EXERCISE DIRECTIONS:
Look through the data below and extract, unchanged, the lines from the one that contains "305 112 1412" to the one that contains "95 287 10109", both included.

[Opening AVAILABLE RECORDS section]

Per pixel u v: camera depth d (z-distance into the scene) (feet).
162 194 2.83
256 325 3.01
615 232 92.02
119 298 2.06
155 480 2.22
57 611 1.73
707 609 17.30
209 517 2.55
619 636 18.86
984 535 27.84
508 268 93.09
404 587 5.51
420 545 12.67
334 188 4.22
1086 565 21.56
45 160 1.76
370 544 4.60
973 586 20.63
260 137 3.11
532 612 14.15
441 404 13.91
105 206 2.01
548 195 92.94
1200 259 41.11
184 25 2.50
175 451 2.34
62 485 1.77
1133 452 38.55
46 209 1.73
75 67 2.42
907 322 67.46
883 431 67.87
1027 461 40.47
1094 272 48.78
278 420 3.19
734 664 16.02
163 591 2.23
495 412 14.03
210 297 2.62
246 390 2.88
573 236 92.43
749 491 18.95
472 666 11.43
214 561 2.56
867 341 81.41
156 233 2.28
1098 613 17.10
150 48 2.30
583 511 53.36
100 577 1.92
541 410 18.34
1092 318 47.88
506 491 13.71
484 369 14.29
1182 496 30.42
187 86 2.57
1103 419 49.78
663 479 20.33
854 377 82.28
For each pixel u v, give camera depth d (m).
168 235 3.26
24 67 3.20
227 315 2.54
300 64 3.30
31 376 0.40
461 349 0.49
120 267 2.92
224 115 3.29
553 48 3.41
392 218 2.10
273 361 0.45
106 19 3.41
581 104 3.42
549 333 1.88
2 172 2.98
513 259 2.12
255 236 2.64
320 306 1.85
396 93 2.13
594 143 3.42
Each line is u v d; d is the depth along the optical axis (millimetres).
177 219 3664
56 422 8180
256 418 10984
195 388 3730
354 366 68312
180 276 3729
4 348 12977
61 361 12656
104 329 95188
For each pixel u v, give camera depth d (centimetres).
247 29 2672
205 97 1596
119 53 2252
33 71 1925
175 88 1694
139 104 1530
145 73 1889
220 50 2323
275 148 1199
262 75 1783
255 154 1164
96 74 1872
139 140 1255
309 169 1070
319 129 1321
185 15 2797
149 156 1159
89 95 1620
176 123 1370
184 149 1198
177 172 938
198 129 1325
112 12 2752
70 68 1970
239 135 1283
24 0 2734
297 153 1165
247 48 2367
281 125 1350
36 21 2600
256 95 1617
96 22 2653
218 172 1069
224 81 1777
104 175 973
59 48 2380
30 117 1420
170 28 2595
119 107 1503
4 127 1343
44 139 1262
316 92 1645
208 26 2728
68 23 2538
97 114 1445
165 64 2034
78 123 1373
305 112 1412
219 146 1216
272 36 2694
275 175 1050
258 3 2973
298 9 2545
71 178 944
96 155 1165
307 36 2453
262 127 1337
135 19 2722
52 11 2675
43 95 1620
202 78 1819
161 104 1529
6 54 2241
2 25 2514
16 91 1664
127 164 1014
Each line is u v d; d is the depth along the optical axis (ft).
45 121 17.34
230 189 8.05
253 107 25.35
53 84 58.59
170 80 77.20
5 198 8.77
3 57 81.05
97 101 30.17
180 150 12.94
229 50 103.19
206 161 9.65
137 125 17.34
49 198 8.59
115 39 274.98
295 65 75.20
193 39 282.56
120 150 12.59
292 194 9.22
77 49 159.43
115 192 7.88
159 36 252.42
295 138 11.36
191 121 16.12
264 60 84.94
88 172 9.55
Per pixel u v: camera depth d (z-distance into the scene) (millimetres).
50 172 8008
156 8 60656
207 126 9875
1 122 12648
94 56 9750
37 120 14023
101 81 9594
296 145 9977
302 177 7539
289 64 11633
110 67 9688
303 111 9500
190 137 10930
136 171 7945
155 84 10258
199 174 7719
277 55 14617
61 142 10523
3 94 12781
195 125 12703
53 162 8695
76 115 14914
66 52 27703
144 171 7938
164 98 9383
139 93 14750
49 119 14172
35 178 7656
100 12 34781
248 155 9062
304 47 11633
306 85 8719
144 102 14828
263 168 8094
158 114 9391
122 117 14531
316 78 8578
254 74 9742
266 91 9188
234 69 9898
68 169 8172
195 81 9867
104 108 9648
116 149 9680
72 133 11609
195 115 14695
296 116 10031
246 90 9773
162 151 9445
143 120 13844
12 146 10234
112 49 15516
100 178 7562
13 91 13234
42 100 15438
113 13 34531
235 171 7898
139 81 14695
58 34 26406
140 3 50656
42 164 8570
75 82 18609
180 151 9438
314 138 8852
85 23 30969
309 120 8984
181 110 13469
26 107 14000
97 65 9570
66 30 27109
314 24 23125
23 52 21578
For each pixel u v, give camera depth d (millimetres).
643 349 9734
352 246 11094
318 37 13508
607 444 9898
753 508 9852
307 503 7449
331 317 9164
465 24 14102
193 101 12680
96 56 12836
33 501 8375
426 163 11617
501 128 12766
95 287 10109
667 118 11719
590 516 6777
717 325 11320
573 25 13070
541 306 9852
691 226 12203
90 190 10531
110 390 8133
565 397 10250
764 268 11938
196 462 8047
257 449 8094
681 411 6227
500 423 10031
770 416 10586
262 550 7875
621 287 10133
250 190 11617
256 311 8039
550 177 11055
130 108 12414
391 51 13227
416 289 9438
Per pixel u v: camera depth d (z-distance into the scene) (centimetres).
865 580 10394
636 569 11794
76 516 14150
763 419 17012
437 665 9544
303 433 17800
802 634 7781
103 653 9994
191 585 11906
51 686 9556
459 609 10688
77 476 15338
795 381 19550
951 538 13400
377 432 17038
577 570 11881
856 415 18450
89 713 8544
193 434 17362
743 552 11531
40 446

[Closing AVAILABLE RECORDS section]

EXERCISE RESULT:
305 112 1412
219 146 1216
272 36 2694
275 175 1050
258 3 2973
298 9 2545
71 178 944
96 155 1165
307 36 2453
262 127 1337
135 19 2722
52 11 2675
43 95 1620
202 78 1819
161 104 1529
6 54 2241
2 25 2514
16 91 1664
127 164 1014
Each line is u v d; d is the depth along the optical axis (ft).
45 121 17.34
230 189 8.05
253 107 25.35
53 84 58.59
170 80 77.20
5 198 8.77
3 57 81.05
97 101 30.17
180 150 12.94
229 50 103.19
206 161 9.65
137 125 17.34
49 198 8.59
115 39 274.98
295 65 75.20
193 39 282.56
120 150 12.59
292 194 9.22
77 49 159.43
115 192 7.88
159 36 252.42
295 138 11.36
191 121 16.12
264 60 84.94
88 172 9.55
Per pixel u v: camera depth d (z-distance into the scene) (millimetres).
50 172 8008
156 8 60656
207 126 9875
1 122 12648
94 56 9750
37 120 14023
101 81 9594
296 145 9977
302 177 7539
289 64 11633
110 67 9688
303 111 9500
190 137 10930
136 171 7945
155 84 10258
199 174 7719
277 55 14617
61 142 10523
3 94 12781
195 125 12703
53 162 8695
76 115 14914
66 52 27703
144 171 7938
164 98 9383
139 93 14750
49 119 14172
35 178 7656
100 12 34781
248 155 9062
304 47 11633
306 85 8719
144 102 14828
263 168 8094
158 114 9391
122 117 14531
316 78 8578
254 74 9742
266 91 9188
234 69 9898
68 169 8172
195 81 9867
104 108 9648
116 149 9680
72 133 11609
195 115 14695
296 116 10031
246 90 9773
162 151 9445
143 120 13844
12 146 10234
112 49 15516
100 178 7562
13 91 13234
42 100 15438
113 13 34531
235 171 7898
139 81 14695
58 34 26406
140 3 50656
42 164 8570
75 82 18609
180 151 9438
314 138 8852
85 23 30969
309 120 8984
181 110 13469
26 107 14000
97 65 9570
66 30 27109
314 24 23125
23 52 21578
For each pixel u v, give camera depth d (millimetres).
643 349 9734
352 246 11094
318 37 13508
607 444 9898
753 508 9852
307 503 7449
331 317 9164
465 24 14102
193 101 12680
96 56 12836
33 501 8375
426 163 11617
501 128 12766
95 287 10109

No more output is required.